*** Begin section ***

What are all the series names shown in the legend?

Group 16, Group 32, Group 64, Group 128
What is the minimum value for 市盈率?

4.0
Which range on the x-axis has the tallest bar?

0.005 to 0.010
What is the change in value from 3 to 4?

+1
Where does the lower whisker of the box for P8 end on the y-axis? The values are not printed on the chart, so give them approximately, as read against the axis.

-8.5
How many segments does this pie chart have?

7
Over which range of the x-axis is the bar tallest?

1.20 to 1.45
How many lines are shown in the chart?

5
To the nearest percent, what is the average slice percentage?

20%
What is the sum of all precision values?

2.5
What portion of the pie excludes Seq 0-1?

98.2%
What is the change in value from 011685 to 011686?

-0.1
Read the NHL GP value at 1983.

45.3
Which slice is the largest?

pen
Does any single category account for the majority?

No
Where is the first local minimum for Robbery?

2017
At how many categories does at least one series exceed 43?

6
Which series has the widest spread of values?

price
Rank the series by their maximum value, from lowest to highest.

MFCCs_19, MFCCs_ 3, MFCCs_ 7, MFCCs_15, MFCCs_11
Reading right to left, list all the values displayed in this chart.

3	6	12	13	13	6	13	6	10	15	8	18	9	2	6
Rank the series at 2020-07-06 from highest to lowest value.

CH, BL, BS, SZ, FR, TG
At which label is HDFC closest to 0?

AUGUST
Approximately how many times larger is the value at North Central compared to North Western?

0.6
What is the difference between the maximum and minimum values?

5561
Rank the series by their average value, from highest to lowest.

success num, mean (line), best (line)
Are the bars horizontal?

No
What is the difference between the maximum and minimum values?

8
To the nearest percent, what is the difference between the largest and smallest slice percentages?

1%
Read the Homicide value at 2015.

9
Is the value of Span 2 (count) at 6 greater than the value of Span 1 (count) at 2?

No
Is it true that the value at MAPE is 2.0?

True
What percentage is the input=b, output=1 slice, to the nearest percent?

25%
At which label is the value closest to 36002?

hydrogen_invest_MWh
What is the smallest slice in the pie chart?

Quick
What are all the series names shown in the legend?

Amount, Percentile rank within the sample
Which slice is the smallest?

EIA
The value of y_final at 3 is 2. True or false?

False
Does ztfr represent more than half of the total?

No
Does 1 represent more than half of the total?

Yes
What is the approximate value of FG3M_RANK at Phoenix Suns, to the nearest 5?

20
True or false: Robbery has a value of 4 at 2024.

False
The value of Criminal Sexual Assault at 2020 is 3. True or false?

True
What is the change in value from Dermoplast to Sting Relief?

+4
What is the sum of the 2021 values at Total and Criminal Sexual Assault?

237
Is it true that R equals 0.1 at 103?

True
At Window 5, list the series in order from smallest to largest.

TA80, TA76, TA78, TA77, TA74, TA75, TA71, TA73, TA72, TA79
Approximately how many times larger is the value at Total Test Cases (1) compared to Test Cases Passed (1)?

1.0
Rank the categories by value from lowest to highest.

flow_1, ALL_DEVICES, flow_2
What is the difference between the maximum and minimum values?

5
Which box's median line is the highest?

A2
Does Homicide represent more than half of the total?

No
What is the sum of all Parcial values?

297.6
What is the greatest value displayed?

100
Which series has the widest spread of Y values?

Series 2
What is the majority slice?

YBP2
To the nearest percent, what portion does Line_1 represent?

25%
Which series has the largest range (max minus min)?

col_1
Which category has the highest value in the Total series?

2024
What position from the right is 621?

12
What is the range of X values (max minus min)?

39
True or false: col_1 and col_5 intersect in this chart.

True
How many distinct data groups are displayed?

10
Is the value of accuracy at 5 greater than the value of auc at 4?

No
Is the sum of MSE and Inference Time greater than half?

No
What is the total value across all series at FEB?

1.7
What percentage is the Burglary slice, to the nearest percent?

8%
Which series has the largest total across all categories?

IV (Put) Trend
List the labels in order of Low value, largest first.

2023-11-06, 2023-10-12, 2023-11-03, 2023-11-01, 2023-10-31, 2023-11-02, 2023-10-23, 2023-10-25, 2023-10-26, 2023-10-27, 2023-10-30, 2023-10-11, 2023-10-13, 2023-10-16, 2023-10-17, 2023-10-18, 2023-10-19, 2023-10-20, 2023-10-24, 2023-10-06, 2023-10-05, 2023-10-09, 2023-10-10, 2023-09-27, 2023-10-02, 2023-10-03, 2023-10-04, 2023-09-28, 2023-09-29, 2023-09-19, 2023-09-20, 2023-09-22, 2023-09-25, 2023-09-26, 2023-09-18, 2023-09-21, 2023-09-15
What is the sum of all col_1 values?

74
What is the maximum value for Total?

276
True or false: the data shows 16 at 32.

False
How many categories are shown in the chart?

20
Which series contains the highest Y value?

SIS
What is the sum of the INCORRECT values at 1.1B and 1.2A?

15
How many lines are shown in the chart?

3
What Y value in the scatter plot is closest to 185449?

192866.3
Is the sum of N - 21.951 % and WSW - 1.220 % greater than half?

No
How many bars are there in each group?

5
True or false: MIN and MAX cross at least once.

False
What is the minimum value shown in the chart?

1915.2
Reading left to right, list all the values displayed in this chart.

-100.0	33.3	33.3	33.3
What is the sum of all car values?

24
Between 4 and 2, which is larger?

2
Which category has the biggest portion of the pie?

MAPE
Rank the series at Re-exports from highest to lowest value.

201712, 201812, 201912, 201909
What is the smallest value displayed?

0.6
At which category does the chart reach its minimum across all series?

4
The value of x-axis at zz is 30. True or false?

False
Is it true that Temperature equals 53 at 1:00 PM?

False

*** End section ***

* [WHAT YOU SHOULD DO]: Copy out all of the lines above word for word, from the first to the last.

* [SOLUTION]:
What are all the series names shown in the legend?

Group 16, Group 32, Group 64, Group 128
What is the minimum value for 市盈率?

4.0
Which range on the x-axis has the tallest bar?

0.005 to 0.010
What is the change in value from 3 to 4?

+1
Where does the lower whisker of the box for P8 end on the y-axis? The values are not printed on the chart, so give them approximately, as read against the axis.

-8.5
How many segments does this pie chart have?

7
Over which range of the x-axis is the bar tallest?

1.20 to 1.45
How many lines are shown in the chart?

5
To the nearest percent, what is the average slice percentage?

20%
What is the sum of all precision values?

2.5
What portion of the pie excludes Seq 0-1?

98.2%
What is the change in value from 011685 to 011686?

-0.1
Read the NHL GP value at 1983.

45.3
Which slice is the largest?

pen
Does any single category account for the majority?

No
Where is the first local minimum for Robbery?

2017
At how many categories does at least one series exceed 43?

6
Which series has the widest spread of values?

price
Rank the series by their maximum value, from lowest to highest.

MFCCs_19, MFCCs_ 3, MFCCs_ 7, MFCCs_15, MFCCs_11
Reading right to left, list all the values displayed in this chart.

3	6	12	13	13	6	13	6	10	15	8	18	9	2	6
Rank the series at 2020-07-06 from highest to lowest value.

CH, BL, BS, SZ, FR, TG
At which label is HDFC closest to 0?

AUGUST
Approximately how many times larger is the value at North Central compared to North Western?

0.6
What is the difference between the maximum and minimum values?

5561
Rank the series by their average value, from highest to lowest.

success num, mean (line), best (line)
Are the bars horizontal?

No
What is the difference between the maximum and minimum values?

8
To the nearest percent, what is the difference between the largest and smallest slice percentages?

1%
Read the Homicide value at 2015.

9
Is the value of Span 2 (count) at 6 greater than the value of Span 1 (count) at 2?

No
Is it true that the value at MAPE is 2.0?

True
What percentage is the input=b, output=1 slice, to the nearest percent?

25%
At which label is the value closest to 36002?

hydrogen_invest_MWh
What is the smallest slice in the pie chart?

Quick
What are all the series names shown in the legend?

Amount, Percentile rank within the sample
Which slice is the smallest?

EIA
The value of y_final at 3 is 2. True or false?

False
Does ztfr represent more than half of the total?

No
Does 1 represent more than half of the total?

Yes
What is the approximate value of FG3M_RANK at Phoenix Suns, to the nearest 5?

20
True or false: Robbery has a value of 4 at 2024.

False
The value of Criminal Sexual Assault at 2020 is 3. True or false?

True
What is the change in value from Dermoplast to Sting Relief?

+4
What is the sum of the 2021 values at Total and Criminal Sexual Assault?

237
Is it true that R equals 0.1 at 103?

True
At Window 5, list the series in order from smallest to largest.

TA80, TA76, TA78, TA77, TA74, TA75, TA71, TA73, TA72, TA79
Approximately how many times larger is the value at Total Test Cases (1) compared to Test Cases Passed (1)?

1.0
Rank the categories by value from lowest to highest.

flow_1, ALL_DEVICES, flow_2
What is the difference between the maximum and minimum values?

5
Which box's median line is the highest?

A2
Does Homicide represent more than half of the total?

No
What is the sum of all Parcial values?

297.6
What is the greatest value displayed?

100
Which series has the widest spread of Y values?

Series 2
What is the majority slice?

YBP2
To the nearest percent, what portion does Line_1 represent?

25%
Which series has the largest range (max minus min)?

col_1
Which category has the highest value in the Total series?

2024
What position from the right is 621?

12
What is the range of X values (max minus min)?

39
True or false: col_1 and col_5 intersect in this chart.

True
How many distinct data groups are displayed?

10
Is the value of accuracy at 5 greater than the value of auc at 4?

No
Is the sum of MSE and Inference Time greater than half?

No
What is the total value across all series at FEB?

1.7
What percentage is the Burglary slice, to the nearest percent?

8%
Which series has the largest total across all categories?

IV (Put) Trend
List the labels in order of Low value, largest first.

2023-11-06, 2023-10-12, 2023-11-03, 2023-11-01, 2023-10-31, 2023-11-02, 2023-10-23, 2023-10-25, 2023-10-26, 2023-10-27, 2023-10-30, 2023-10-11, 2023-10-13, 2023-10-16, 2023-10-17, 2023-10-18, 2023-10-19, 2023-10-20, 2023-10-24, 2023-10-06, 2023-10-05, 2023-10-09, 2023-10-10, 2023-09-27, 2023-10-02, 2023-10-03, 2023-10-04, 2023-09-28, 2023-09-29, 2023-09-19, 2023-09-20, 2023-09-22, 2023-09-25, 2023-09-26, 2023-09-18, 2023-09-21, 2023-09-15
What is the sum of all col_1 values?

74
What is the maximum value for Total?

276
True or false: the data shows 16 at 32.

False
How many categories are shown in the chart?

20
Which series contains the highest Y value?

SIS
What is the sum of the INCORRECT values at 1.1B and 1.2A?

15
How many lines are shown in the chart?

3
What Y value in the scatter plot is closest to 185449?

192866.3
Is the sum of N - 21.951 % and WSW - 1.220 % greater than half?

No
How many bars are there in each group?

5
True or false: MIN and MAX cross at least once.

False
What is the minimum value shown in the chart?

1915.2
Reading left to right, list all the values displayed in this chart.

-100.0	33.3	33.3	33.3
What is the sum of all car values?

24
Between 4 and 2, which is larger?

2
Which category has the biggest portion of the pie?

MAPE
Rank the series at Re-exports from highest to lowest value.

201712, 201812, 201912, 201909
What is the smallest value displayed?

0.6
At which category does the chart reach its minimum across all series?

4
The value of x-axis at zz is 30. True or false?

False
Is it true that Temperature equals 53 at 1:00 PM?

False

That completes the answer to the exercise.